I am wondering if there is a way to automatically terminate the program entirely when an exception is thrown, rather than having to choose between the "abort", "retry", and "ignore" buttons on the Visual C library window that appears?
(example image)
Is there any solution for this? (aside from the obvious -- fixing my code!)
CodePudding user response:
Yes, you can suppress the message box by passing _OUT_TO_STDERR
to _set_error_mode()
.
In case you still get a message box telling you that abort()

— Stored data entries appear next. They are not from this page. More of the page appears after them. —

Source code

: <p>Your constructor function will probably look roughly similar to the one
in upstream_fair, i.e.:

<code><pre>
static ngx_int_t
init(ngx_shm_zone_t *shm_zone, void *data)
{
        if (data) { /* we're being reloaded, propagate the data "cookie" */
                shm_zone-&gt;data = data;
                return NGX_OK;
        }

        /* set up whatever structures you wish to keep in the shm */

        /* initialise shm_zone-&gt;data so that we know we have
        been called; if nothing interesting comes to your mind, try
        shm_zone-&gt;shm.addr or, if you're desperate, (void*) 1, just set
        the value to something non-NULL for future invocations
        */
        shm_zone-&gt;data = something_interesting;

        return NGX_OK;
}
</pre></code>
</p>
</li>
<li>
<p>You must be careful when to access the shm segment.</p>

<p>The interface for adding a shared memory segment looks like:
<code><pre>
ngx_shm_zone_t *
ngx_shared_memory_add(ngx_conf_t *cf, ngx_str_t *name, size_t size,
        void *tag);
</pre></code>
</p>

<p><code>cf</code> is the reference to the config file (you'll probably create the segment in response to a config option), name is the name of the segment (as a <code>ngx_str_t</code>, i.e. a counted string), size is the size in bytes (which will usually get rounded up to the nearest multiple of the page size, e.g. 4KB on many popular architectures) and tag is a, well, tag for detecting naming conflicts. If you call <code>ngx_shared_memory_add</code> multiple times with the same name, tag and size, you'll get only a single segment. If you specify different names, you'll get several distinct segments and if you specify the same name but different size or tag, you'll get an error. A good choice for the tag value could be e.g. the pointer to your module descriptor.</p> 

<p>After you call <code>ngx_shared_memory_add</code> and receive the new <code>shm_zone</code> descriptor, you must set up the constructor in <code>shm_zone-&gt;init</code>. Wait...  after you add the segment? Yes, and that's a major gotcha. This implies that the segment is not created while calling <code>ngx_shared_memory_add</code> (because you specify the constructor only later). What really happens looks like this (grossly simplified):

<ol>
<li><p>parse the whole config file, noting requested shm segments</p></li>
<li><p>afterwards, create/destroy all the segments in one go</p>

was called and you want to disable it, too, you additionally need to call _CrtSetReportMode(_CRT_ERROR, _CRTDBG_MODE_DEBUG)
.
Full example:
#include <cassert>
#include <cstdlib>
#include <crtdbg.h>
int main()
{
_set_error_mode(_OUT_TO_STDERR);
_CrtSetReportMode(_CRT_ERROR, _CRTDBG_MODE_DEBUG);
assert(false);
}
CodePudding user response:
SetBreakOnAssert(false)
and a whole lot of other things you can (and must) do to prevent this. The problem is that there are many different kind of error mechanisms and error windows.
The one you posted is an ASSERT, which you could disable with SetBreakOnAssert. But you'll still have to deal with the error situation, i.e. terminate the app. There are other cases where the default Windows dialog pops up.
std::set_terminate
lets you set a function that get's called when any part of your program wants to terminate the application (for example due to a double exception).
_set_se_translator
lets you specify a function that can translate a Win32 exception such as "Access Violation" to a C exception.
_set_invalid_parameter_handler
lets you specify a function that is called whenever your program calls a std function with invalid parameters. (I think out-of-bounds checking falls into that category).